Nesse aspecto, a biotecnologia pode ser parte da resposta. Com maior escala de produção local e desenvolvimento de soluções voltadas à realidade brasileira, é possível desenhar estratégias de médio e longo prazo que reduzam a judicialização e ampliem o acesso.
Caminhos futuros e expectativas do setor
A expectativa do setor é de que o mercado de medicamentos biotecnológicos no Brasil dobre até 2030. Um estudo da consultoria IQVIA estima que, até lá, os biofármacos responderão por 40% das despesas globais com medicamentos. No Brasil, esse número atualmente está em cerca de 20%.
Para que o país acompanhe essa tendência, é necessário ampliar os investimentos em pesquisa, incentivar startups e integrar universidades, centros de inovação e laboratórios públicos. O fortalecimento da Agência Nacional de Vigilância Sanitária (Anvisa) no processo regulatório também é apontado como um ponto de atenção para garantir que a inovação chegue com segurança ao paciente.
A Bionovis planeja lançar, nos próximos três anos, pelo menos quatro novos produtos com foco em doenças de baixa incidência. “Nosso objetivo é ser parte da solução para pacientes que esperam por uma resposta há décadas. A ciência brasileira tem capacidade para isso”, afirma Motta.
Perspectiva para os pacientes
O avanço da biotecnologia no Brasil oferece uma nova esperança para pacientes com doenças que, até pouco tempo atrás, contavam apenas com paliativos ou alternativas importadas de difícil acesso. Ao permitir a produção de medicamentos mais específicos, com custos reduzidos e maior disponibilidade, o país dá um passo importante na construção de uma política de saúde mais justa.

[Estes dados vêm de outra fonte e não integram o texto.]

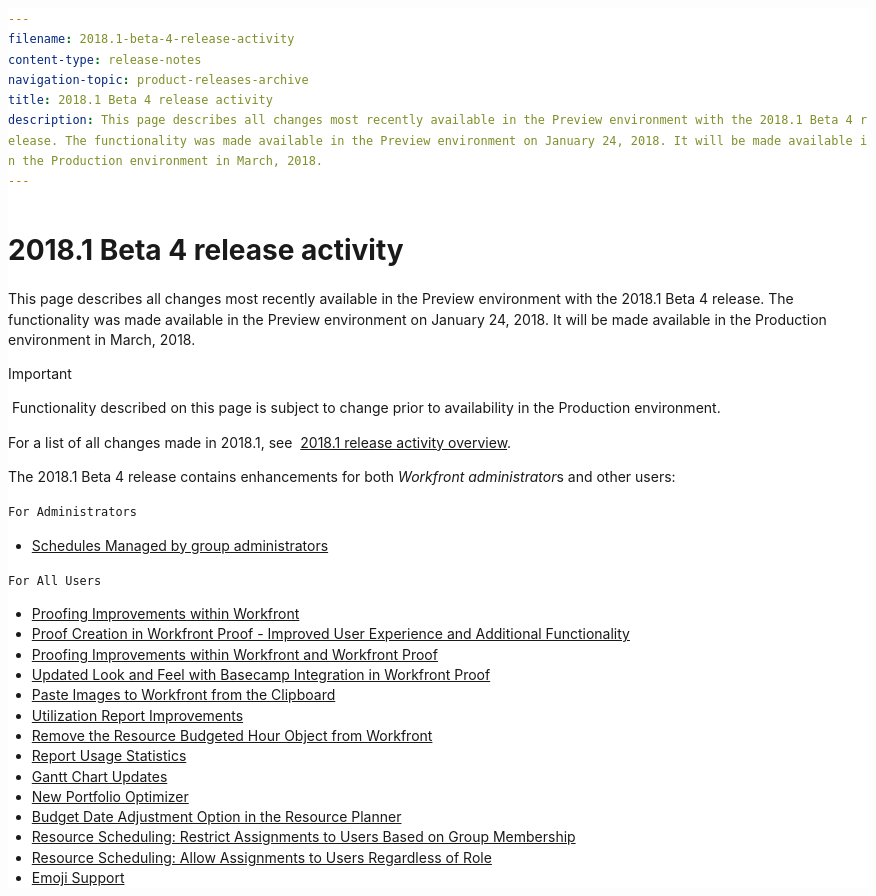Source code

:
 ```yaml
---
filename: 2018.1-beta-4-release-activity
content-type: release-notes
navigation-topic: product-releases-archive
title: 2018.1 Beta 4 release activity
description: This page describes all changes most recently available in the Preview environment with the 2018.1 Beta 4 release. The functionality was made available in the Preview environment on January 24, 2018. It will be made available in the Production environment in March, 2018.
---
```


# 2018.1 Beta 4 release activity

This page describes all changes most recently available in the Preview environment with the 2018.1 Beta 4 release.&nbsp;The functionality was made available in the Preview environment on January 24, 2018. It will be made available in&nbsp;the Production environment in March, 2018.

>[!IMPORTANT]
>
>&nbsp;Functionality described on this page is subject to change prior to availability in the Production environment.

For a list of all changes made in 2018.1, see&nbsp; [2018.1 release activity overview](../../../../product-announcements/product-releases/quarterly-release-archive/2018.1-release-activity/2018.1-release-activity-overview.md).

The 2018.1 Beta 4 release contains enhancements for both *Workfront administrator*s and other users:

`For Administrators`

* [Schedules Managed by group administrators](#schedules-managed-by-group-administrators)

`For All Users`

* [Proofing Improvements within Workfront](#proofing-improvements-within-workfront) 
* [Proof Creation in Workfront Proof - Improved User Experience and Additional Functionality](#proof-creation-in-workfront-proof) 
* [Proofing Improvements within Workfront and Workfront Proof](#proofing-improvements-within-workfront-and-workfront-proof) 
* [Updated Look and Feel with Basecamp Integration in Workfront Proof](#updated-look-and-feel-with-basecamp-integration-in-workfront-proof) 
* [Paste Images to Workfront from the Clipboard](#paste-documents-to-workfront-from-the-clipboard) 
* [Utilization Report Improvements](#utilization-report-improvements) 
* [Remove the Resource Budgeted Hour Object from Workfront](#remove-resource-budgeted-hour-object-from-workfront) 
* [Report Usage Statistics](#report-usage-statistics) 
* [Gantt Chart Updates](#gantt-chart-updates) 
* [New Portfolio Optimizer](#new-portfolio-optimizer) 
* [Budget Date Adjustment Option in the Resource Planner](#budget-date-adjustment-option-in-the-resource-planner) 
* [Resource Scheduling: Restrict Assignments to Users Based on Group Membership](#restrict-assignments-to-users-based-on-group) 
* [Resource Scheduling: Allow Assignments to Users Regardless of Role](#allow-assignments-to-users-regardless-of-role) 
* [Emoji Support](#emoji-support)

Com o crescimento do setor, a consolidação de parcerias estratégicas e a presença de empresas como a Bionovis no cenário nacional, o tratamento de doenças raras começa a deixar de ser um desafio insuperável para se tornar uma possibilidade real de cuidado contínuo e digno. A ciência, mais uma vez, mostra seu potencial de transformar vidas.